しかし、その誰もが、いずれ時間と共に乗り超えているのである。これには、常に二つの法則がある。
一つは過去の罪に対しての罰という因果法則である。
もう一つは、その人の真っ直ぐな信仰生活に対する試しである。
そのどちらかは、その人の生活を見なければ判断仕難い。
決して、信仰があるから試練に遭っているということではない。
その大半は、日頃の行ないの悪さからくる罰でしかない。さて、君の言う「自分の能力」について考えなければならない。

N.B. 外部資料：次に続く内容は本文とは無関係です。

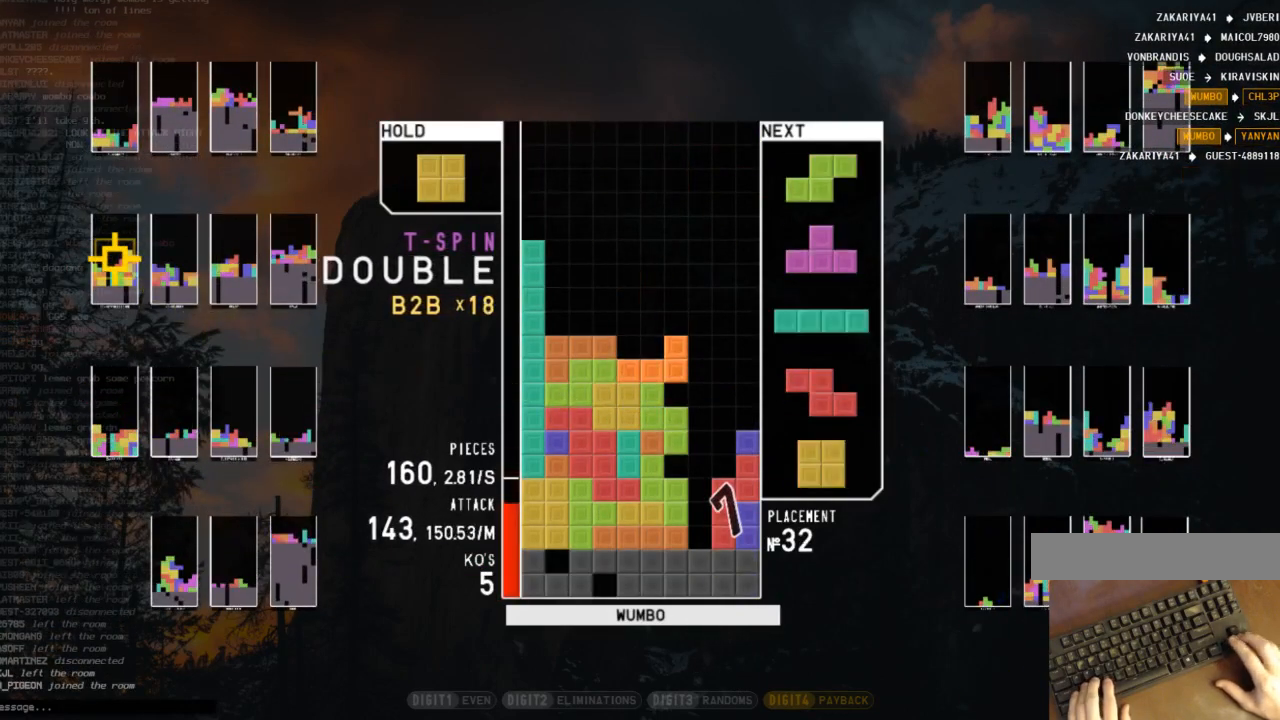
{"keys": ["right"], "events": [[167, "down", "down"], [200, "down", "up"], [233, "c", "down"], [300, "down", "down"], [333, "c", "up"], [400, "down", "up"], [500, "right", "down"]]}
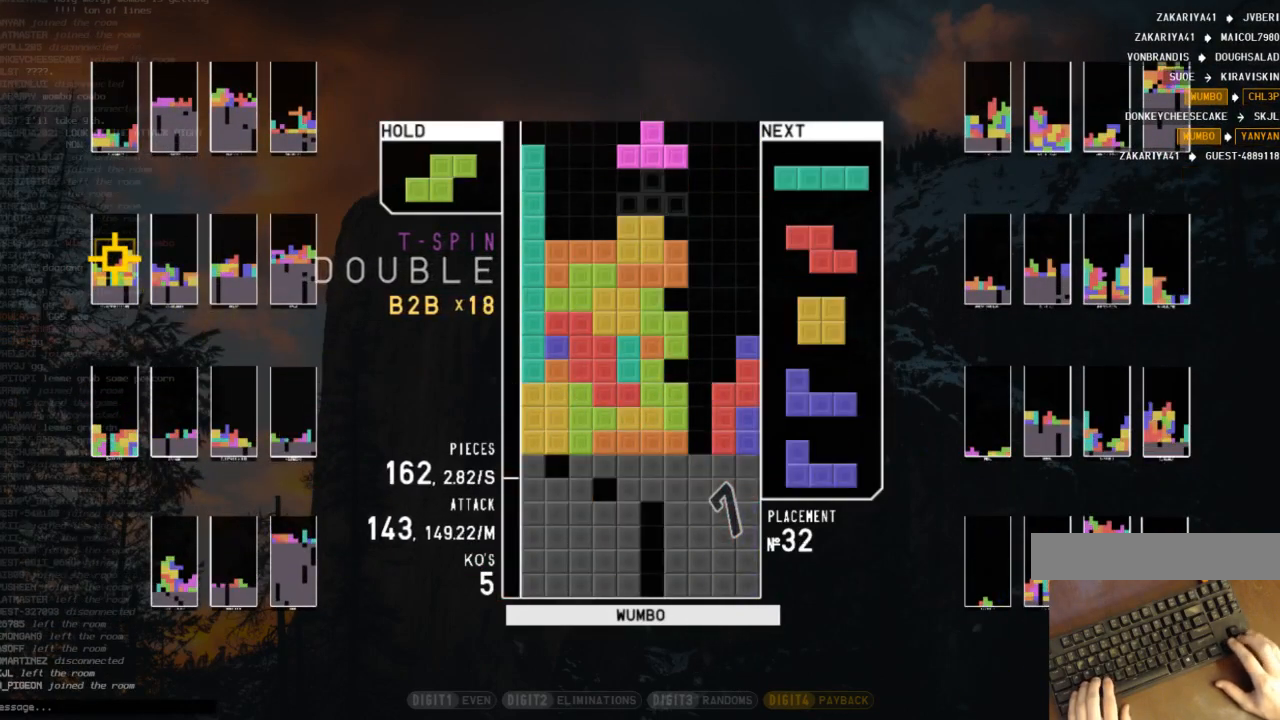
{"keys": [], "events": [[133, "left", "down"], [133, "up", "down"], [167, "right", "up"], [167, "x", "down"], [233, "x", "up"], [300, "left", "up"], [300, "up", "up"], [300, "x", "down"], [400, "down", "down"], [467, "x", "up"], [500, "down", "up"]]}
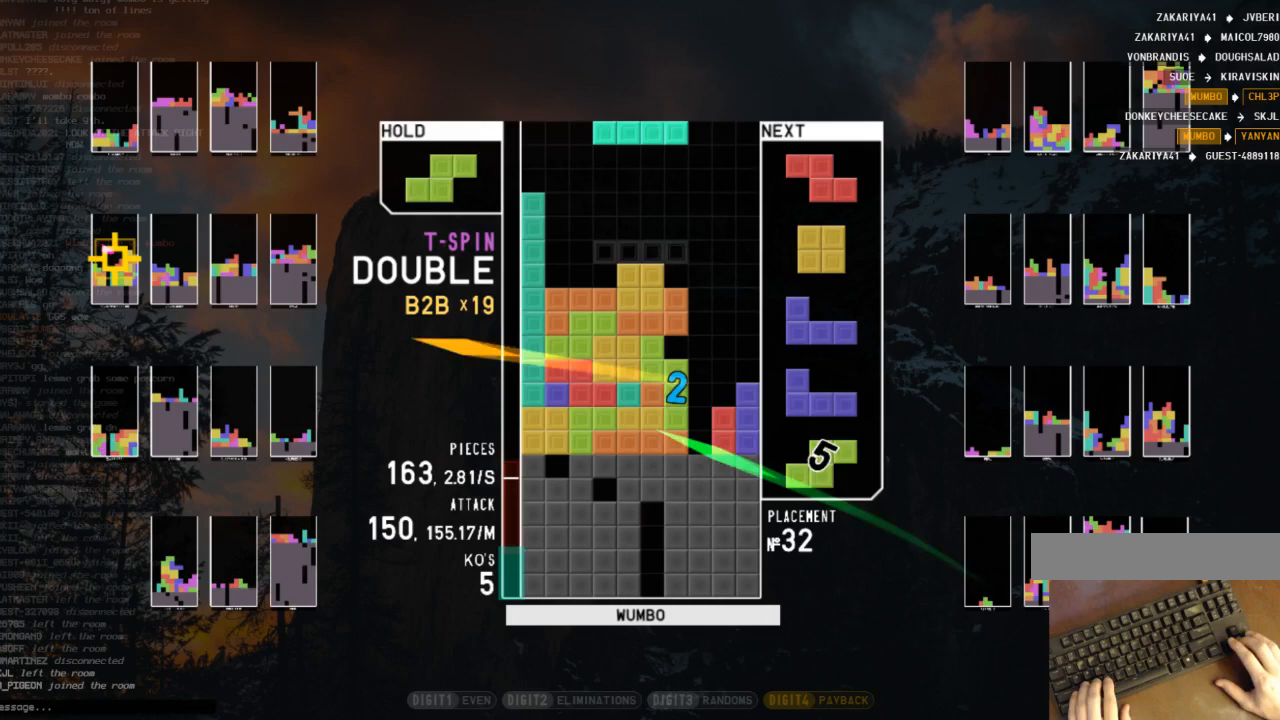
{"keys": ["c", "right"], "events": [[33, "c", "down"], [100, "left", "down"], [133, "c", "up"], [133, "down", "down"], [133, "left", "up"], [133, "right", "down"], [233, "down", "up"], [233, "x", "down"], [333, "x", "up"], [367, "down", "down"], [367, "right", "up"], [467, "c", "down"], [467, "down", "up"], [467, "right", "down"]]}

君が言っている「自分の能力」とは何を指しているのだろうか。
それは、いまの君の能力ということだ。
いまの能力とは、努力をしていない状態の知識しか持ち併せていない能力のことである。私が言っているのは、途中で投げ出すことなく、最後までやり徹した時に出てくる能力のことだ。
果たして君はその努力をやって来ただろうか。
自分の能力を超えた壁とは何だろうか。
壁とは常に日常の力では超えられないものだ。
超えられるものを壁とは言わない。君は、その壁に出遭った時、果たして全力を出し切ったのだろうか。
その前に「イヤだ!」と拒絶したのではないか。
出来ないと決め込み、乗り超える努力から逃げ出したのではないか。
君の持つ愚かなプライドが「傷つく」と言い出したのではないか。君のようなタイプの人は多い。
皆、自分には出来ないという。
しかし、その誰しもが、初めから投げ出しているのだ。それともう一つ、完全であろうとする者も自己否定することになる。
ありのままの自分を受け入れない限り、下らぬプライドがすぐに首を擡げて、現実の葛藤から逃げ出すものだ。君たちに能力がないのではない。
その能力を表に出すことをして来なかっただけである。
逃げれば限りがない。
一度最後まで逃げずに「受け入れる」ことだ。